JD Supra takes reasonable and appropriate precautions to insure that user information is protected from loss, misuse and unauthorized access, disclosure, alteration and destruction. We restrict access to user information to those individuals who reasonably need access to perform their job functions, such as our third party email service, customer service personnel and technical staff. You should keep in mind that no Internet transmission is ever 100% secure or error-free. Where you use log-in credentials (usernames, passwords) on our Website, please remember that it is your responsibility to safeguard them. If you believe that your log-in credentials have been compromised, please contact us at privacy@jdsupra.com.

Children's Information

Our Website and Services are not directed at children under the age of 16 and we do not knowingly collect personal information from children under the age of 16 through our Website and/or Services. If you have reason to believe that a child under the age of 16 has provided personal information to us, please contact us, and we will endeavor to delete that information from our databases.

Links to Other Websites

Our Website and Services may contain links to other websites. The operators of such other websites may collect information about you, including through cookies or other technologies. If you are using our Website or Services and click a link to another site, you will leave our Website and this Policy will not apply to your use of and activity on those other sites. We encourage you to read the legal notices posted on those sites, including their privacy policies. We are not responsible for the data collection and use practices of such other sites. This Policy applies solely to the information collected in connection with your use of our Website and Services and does not apply to any practices conducted offline or in connection with any other websites.

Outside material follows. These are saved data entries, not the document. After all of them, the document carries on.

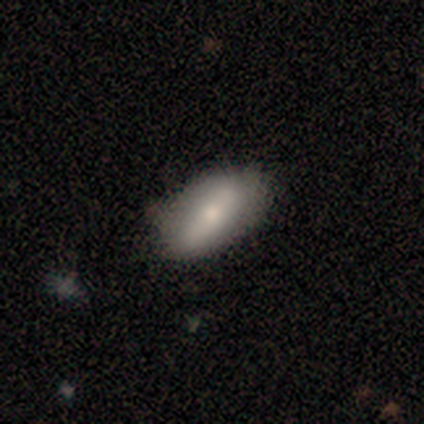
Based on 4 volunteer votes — This appears to be a smooth galaxy with no disk features (75%) that is in between round and cigar-shaped (100%). Merging: none (50%, tied with minor disturbance).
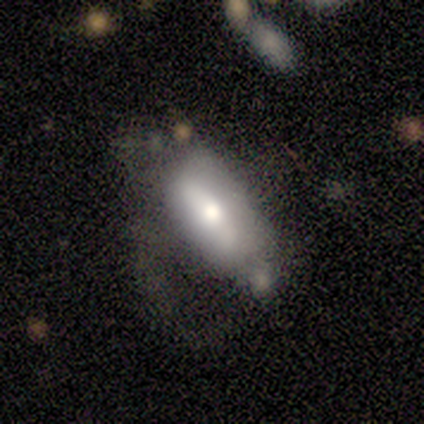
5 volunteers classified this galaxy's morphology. smooth_or_featured: featured or disk (p=0.60) [alt: smooth p=0.40]
disk_edge_on: no (p=0.67) [alt: yes p=0.33]
bar: strong (p=0.50) [tied with: weak p=0.50]
has_spiral_arms: no (p=1.00)
bulge_size: large (p=0.50) [tied with: moderate p=0.50]
merging: major disturbance (p=0.40) [alt: none p=0.20]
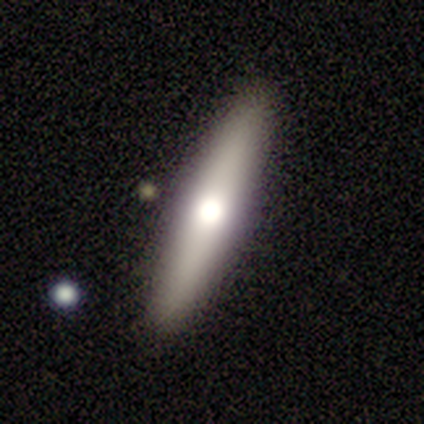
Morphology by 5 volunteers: A smooth galaxy with no disk features (60%) that is cigar-shaped (67%). Merging: none (80%).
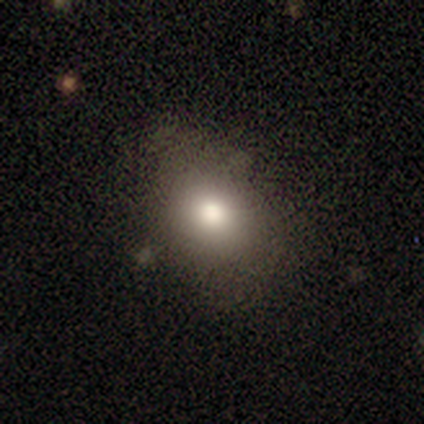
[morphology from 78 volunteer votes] type=smooth (83%); roundness=in between (65%); merging=none (36%).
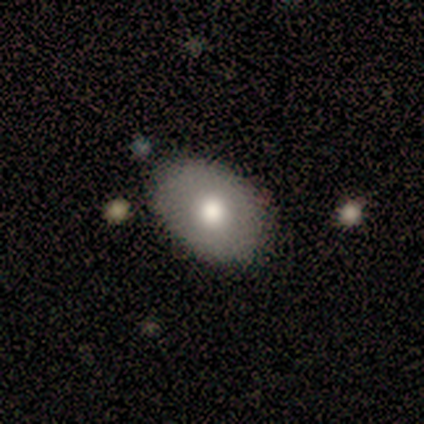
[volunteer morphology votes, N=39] smooth-or-featured: smooth: 72% | featured or disk: 26% | star or artifact: 3%
  how-rounded: in between: 96% | round: 4% | cigar-shaped: 0%
  merging: none: 82% | minor disturbance: 18% | major disturbance: 0% | merger: 0%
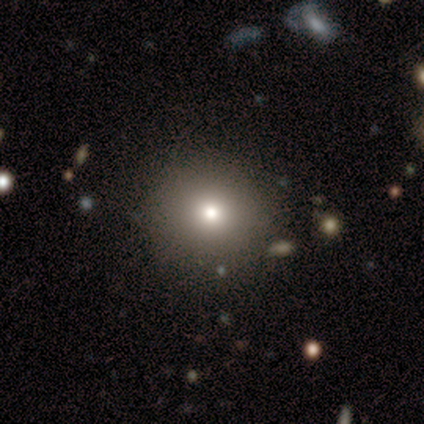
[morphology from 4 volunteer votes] Smooth or featured? 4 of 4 (100%) said smooth. How rounded? 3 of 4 (75%) said round. Merging? 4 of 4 (100%) said none.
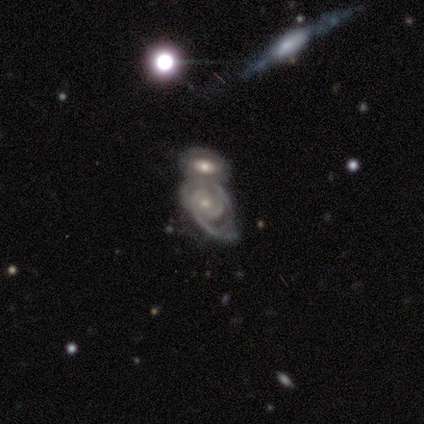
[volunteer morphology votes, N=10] smooth-or-featured: featured or disk: 80% | smooth: 20% | star or artifact: 0%
  disk-edge-on: no: 88% | yes: 12%
    bar: no: 71% | weak: 29% | strong: 0%
    has-spiral-arms: yes: 100% | no: 0%
      spiral-winding: medium: 57% | tight: 29% | loose: 14%
      spiral-arm-count: 2: 57% | can't tell: 29% | 3: 14% | 1: 0% | 4: 0% | more than 4: 0%
    bulge-size: small: 71% | moderate: 29% | dominant: 0% | large: 0% | none: 0%
  merging: merger: 100% | none: 0% | minor disturbance: 0% | major disturbance: 0%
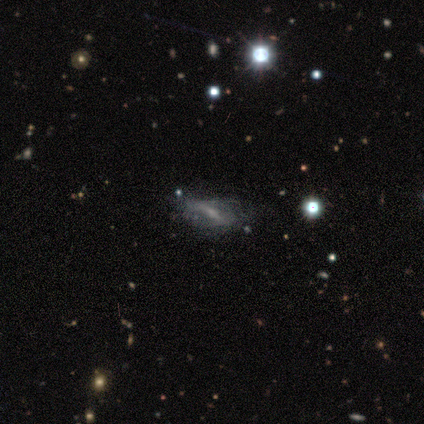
smooth_or_featured: featured or disk (p=0.78) [alt: star or artifact p=0.22]
disk_edge_on: no (p=0.86) [alt: yes p=0.14]
bar: strong (p=0.67) [alt: weak p=0.17]
has_spiral_arms: no (p=0.67) [alt: yes p=0.33]
bulge_size: small (p=0.50) [alt: none p=0.33]
merging: none (p=0.29) [tied with: minor disturbance p=0.29, major disturbance p=0.29]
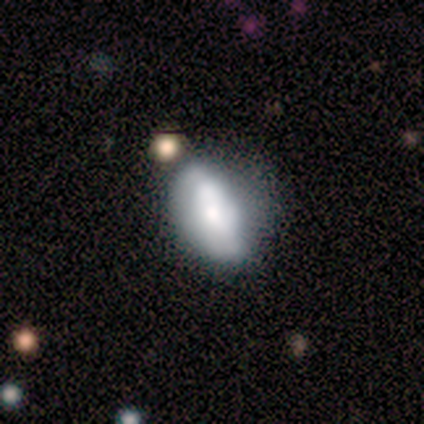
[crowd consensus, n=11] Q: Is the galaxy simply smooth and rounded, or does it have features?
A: smooth — 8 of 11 (73%).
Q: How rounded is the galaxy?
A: in between — 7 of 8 (88%).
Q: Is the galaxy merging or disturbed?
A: minor disturbance — 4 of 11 (36%).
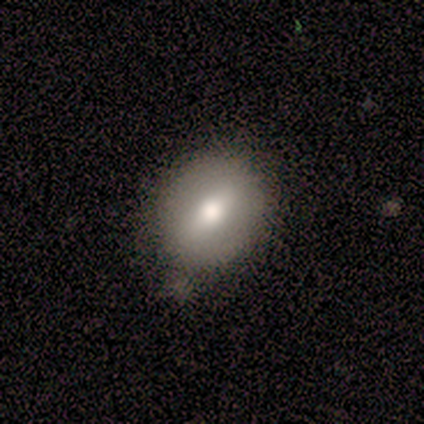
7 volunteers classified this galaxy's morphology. smooth_or_featured: smooth (p=0.57) [alt: featured or disk p=0.43]
how_rounded: round (p=0.75) [alt: in between p=0.25]
merging: none (p=0.86) [alt: minor disturbance p=0.14]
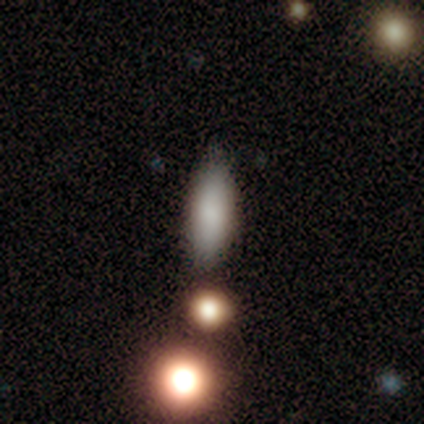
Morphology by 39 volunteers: This is likely a smooth galaxy (79%). How rounded: possibly in between (52%). Merging: likely none (65%).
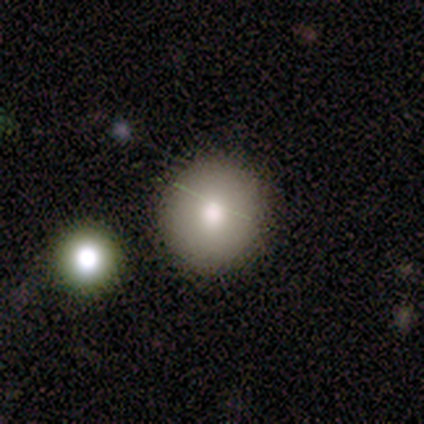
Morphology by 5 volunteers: This is clearly a smooth galaxy (80%). How rounded: clearly round (100%). Merging: clearly none (100%).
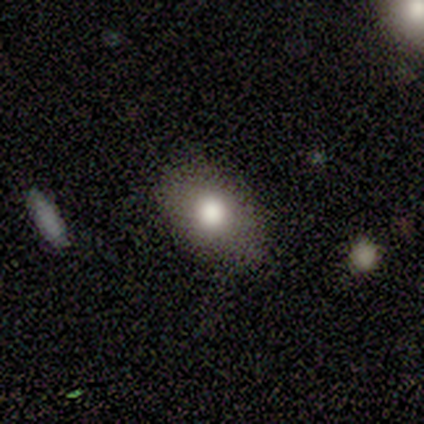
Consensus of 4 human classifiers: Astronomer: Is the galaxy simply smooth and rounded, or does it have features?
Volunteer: smooth — 100%.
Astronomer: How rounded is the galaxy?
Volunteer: in between — 75%.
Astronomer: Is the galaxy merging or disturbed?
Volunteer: none — 100%.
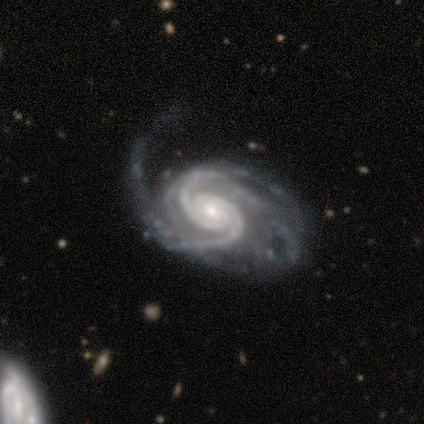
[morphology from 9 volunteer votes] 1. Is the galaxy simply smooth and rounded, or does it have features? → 100% featured or disk, 0% smooth, 0% star or artifact.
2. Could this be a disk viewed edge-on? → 100% no, 0% yes.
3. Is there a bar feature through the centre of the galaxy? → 78% no, 11% strong, 11% weak.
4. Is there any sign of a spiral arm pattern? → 100% yes, 0% no.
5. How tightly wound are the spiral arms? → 78% tight, 22% medium, 0% loose.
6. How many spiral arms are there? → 56% 2, 33% 3, 11% 4, 0% 1, 0% more than 4, 0% can't tell.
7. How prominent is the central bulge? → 56% small, 33% moderate, 11% none, 0% dominant, 0% large.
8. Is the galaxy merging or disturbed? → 44% major disturbance, 33% minor disturbance, 22% none, 0% merger.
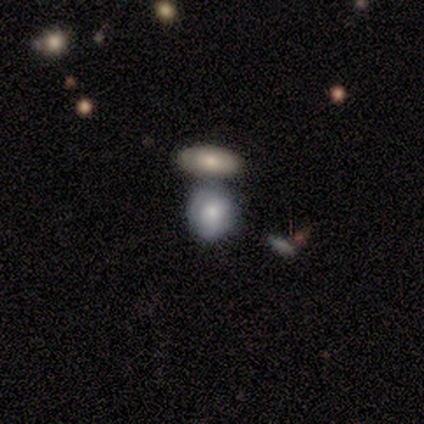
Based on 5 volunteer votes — Morphology: type=smooth (60%); roundness=in between (67%); merging=none (75%).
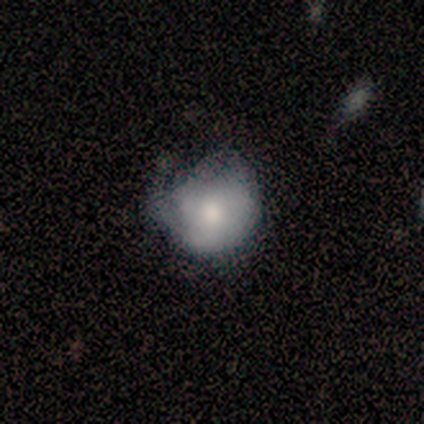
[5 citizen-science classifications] Overall: smooth (60%; featured or disk 20%). How rounded: round (100%). Merging: none (50%; minor disturbance 25%).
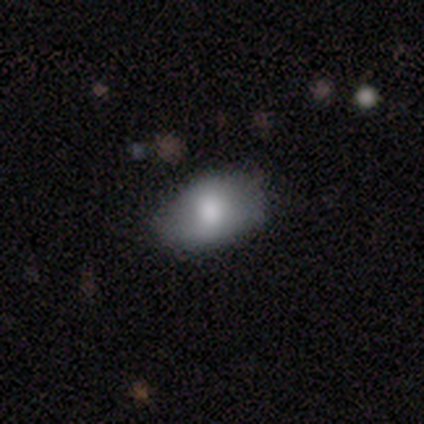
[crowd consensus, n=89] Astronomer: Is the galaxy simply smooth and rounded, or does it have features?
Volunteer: smooth — 72%.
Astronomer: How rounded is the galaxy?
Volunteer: in between — 89%.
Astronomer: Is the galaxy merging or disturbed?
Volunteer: none — 73%.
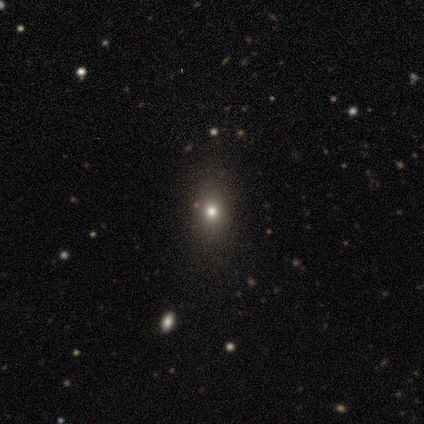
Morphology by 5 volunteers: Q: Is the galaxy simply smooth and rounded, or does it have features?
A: smooth — 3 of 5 (60%).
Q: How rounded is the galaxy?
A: in between — 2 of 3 (67%).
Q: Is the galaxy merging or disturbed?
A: none — 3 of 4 (75%).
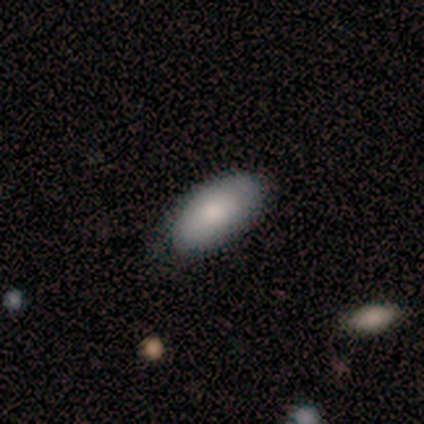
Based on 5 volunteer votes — Overall: smooth (100%). How rounded: in between (100%). Merging: none (80%).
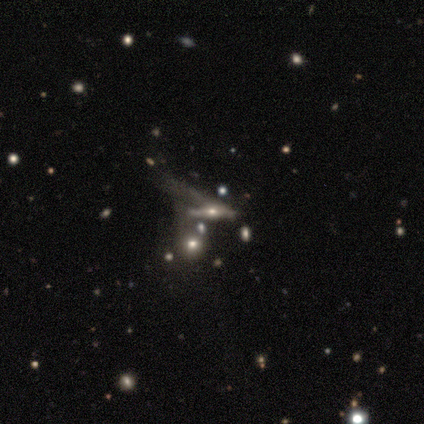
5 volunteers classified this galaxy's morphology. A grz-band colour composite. It shows a featured or disk galaxy (60%) viewed edge-on (67%) with a rounded central bulge (100%). Merging: major disturbance (50%, tied with merger).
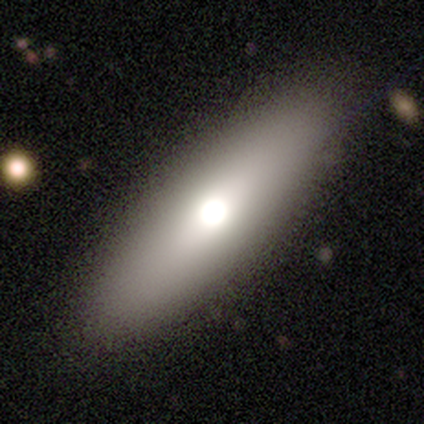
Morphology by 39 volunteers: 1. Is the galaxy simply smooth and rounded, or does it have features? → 72% smooth, 23% featured or disk, 5% star or artifact.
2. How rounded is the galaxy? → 61% in between, 39% cigar-shaped, 0% round.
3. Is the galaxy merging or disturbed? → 70% none, 5% minor disturbance, 3% major disturbance, 0% merger.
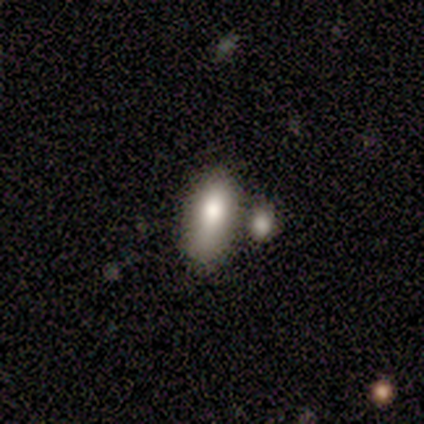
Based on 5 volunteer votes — Volunteers were most divided on "smooth or featured": smooth: 60%, featured or disk: 20%, star or artifact: 20%. More confident: how rounded — in between (100%); merging — none (75%).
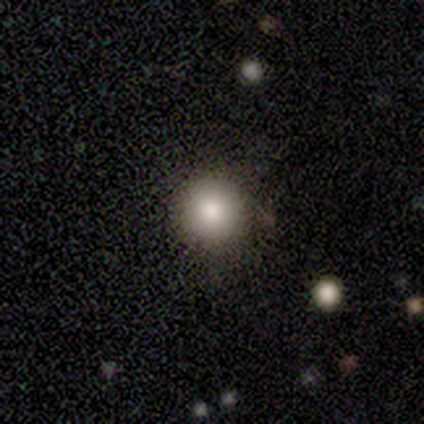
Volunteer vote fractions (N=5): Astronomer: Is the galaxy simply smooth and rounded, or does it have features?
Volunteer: smooth — 80%.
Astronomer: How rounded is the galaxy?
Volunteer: round — 100%.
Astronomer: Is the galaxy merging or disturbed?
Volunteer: none — 75%.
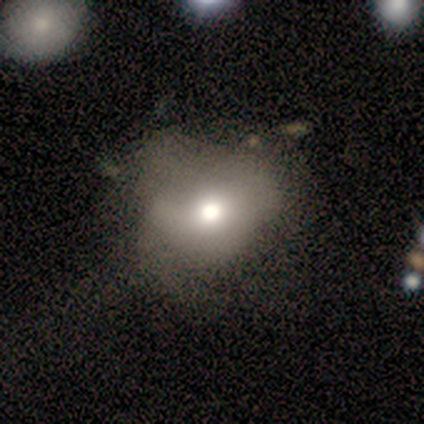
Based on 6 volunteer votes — Overall: star or artifact (50%; featured or disk 33%).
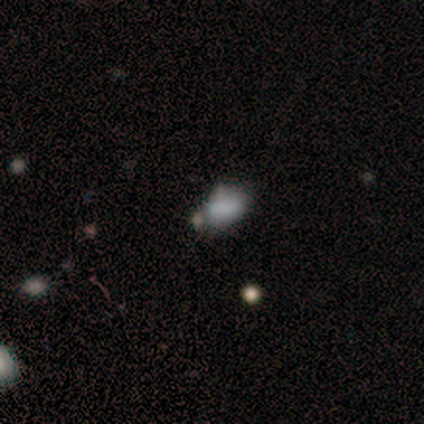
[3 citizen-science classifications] Smooth or featured?
  - smooth: 67% *
  - featured or disk: 33%
  - star or artifact: 0%
How rounded?
  - round: 50% * (tied)
  - in between: 50% * (tied)
  - cigar-shaped: 0%
Merging?
  - none: 67% *
  - merger: 33%
  - minor disturbance: 0%
  - major disturbance: 0%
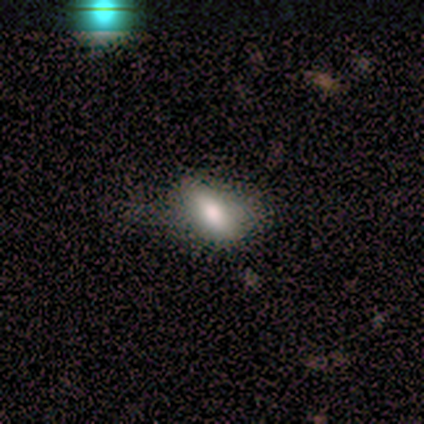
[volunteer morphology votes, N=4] smooth 75%, featured or disk 25%, star or artifact 0%. Down the decision tree: how rounded — in between (100%); merging — none (75%).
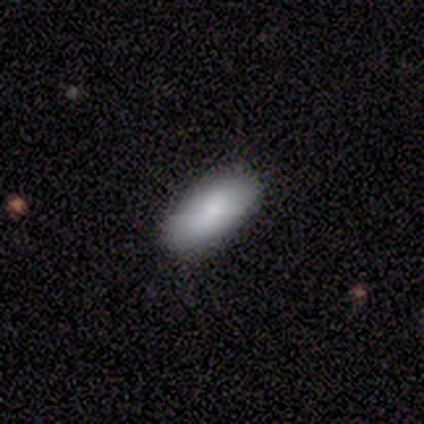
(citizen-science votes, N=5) Overall: smooth (80%). How rounded: in between (100%). Merging: none (80%).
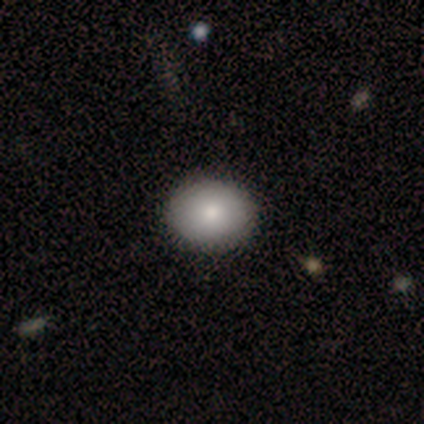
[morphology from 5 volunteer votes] A smooth galaxy with no disk features (100%) that is in between round and cigar-shaped (60%).

Vote fractions:
- Smooth or featured? smooth: 100% / featured or disk: 0% / star or artifact: 0%
- How rounded? in between: 60% / round: 40% / cigar-shaped: 0%
- Merging? none: 100% / minor disturbance: 0% / major disturbance: 0% / merger: 0%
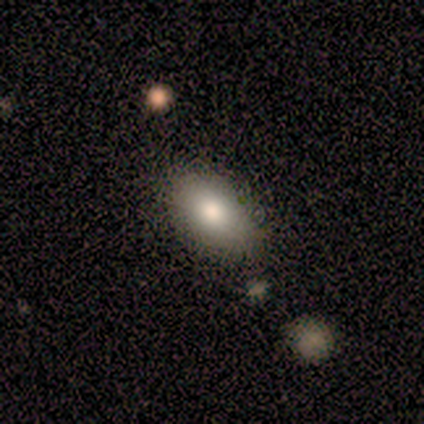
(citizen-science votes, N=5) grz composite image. It shows a smooth galaxy with no disk features (100%) that is in between round and cigar-shaped (100%). Merging: none (100%).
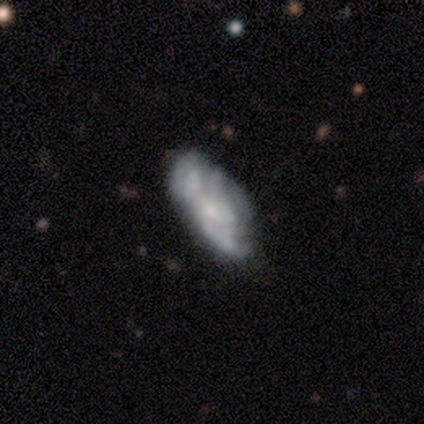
A featured or disk galaxy (62%) with no bar (80%), no spiral arms (60%) and a small central bulge (80%). Merging: none (38%, tied with minor disturbance).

Information for EU and Swiss Residents

JD Supra's principal place of business is in the United States. By subscribing to our website, you expressly consent to your information being processed in the United States.

  • Our Legal Basis for Processing: Generally, we rely on our legitimate interests in order to process your personal information. For example, we rely on this legal ground if we use your personal information to manage your Registration Data and administer our relationship with you; to deliver our Website and Services; understand and improve our Website and Services; report reader analytics to our authors; to personalize your experience on our Website and Services; and where necessary to protect or defend our or another's rights or property, or to detect, prevent, or otherwise address fraud, security, safety or privacy issues. Please see Article 6(1)(f) of the E.U. General Data Protection Regulation ("GDPR") In addition, there may be other situations where other grounds for processing may exist, such as where processing is a result of legal requirements (GDPR Article 6(1)(c)) or for reasons of public interest (GDPR Article 6(1)(e)). Please see the "Your Rights" section of this Privacy Policy immediately below for more information about how you may request that we limit or refrain from processing your personal information.
  • Your Rights
    • Right of Access/Portability: You can ask to review details about the information we hold about you and how that information has been used and disclosed. Note that we may request to verify your identification before fulfilling your request. You can also request that your personal information is provided to you in a commonly used electronic format so that you can share it with other organizations.
    • Right to Correct Information: You may ask that we make corrections to any information we hold, if you believe such correction to be necessary.
    • Right to Restrict Our Processing or Erasure of Information: You also have the right in certain circumstances to ask us to restrict processing of your personal information or to erase your personal information. Where you have consented to our use of your personal information, you can withdraw your consent at any time.

You can make a request to exercise any of these rights by emailing us at privacy@jdsupra.com or by writing to us at:

Privacy Officer
JD Supra, LLC
10 Liberty Ship Way, Suite 300
Sausalito, California 94965

You can also manage your profile and subscriptions through our Privacy Center under the "My Account" dashboard.

We will make all practical efforts to respect your wishes. There may be times, however, where we are not able to fulfill your request, for example, if applicable law prohibits our compliance. Please note that JD Supra does not use "automatic decision making" or "profiling" as those terms are defined in the GDPR.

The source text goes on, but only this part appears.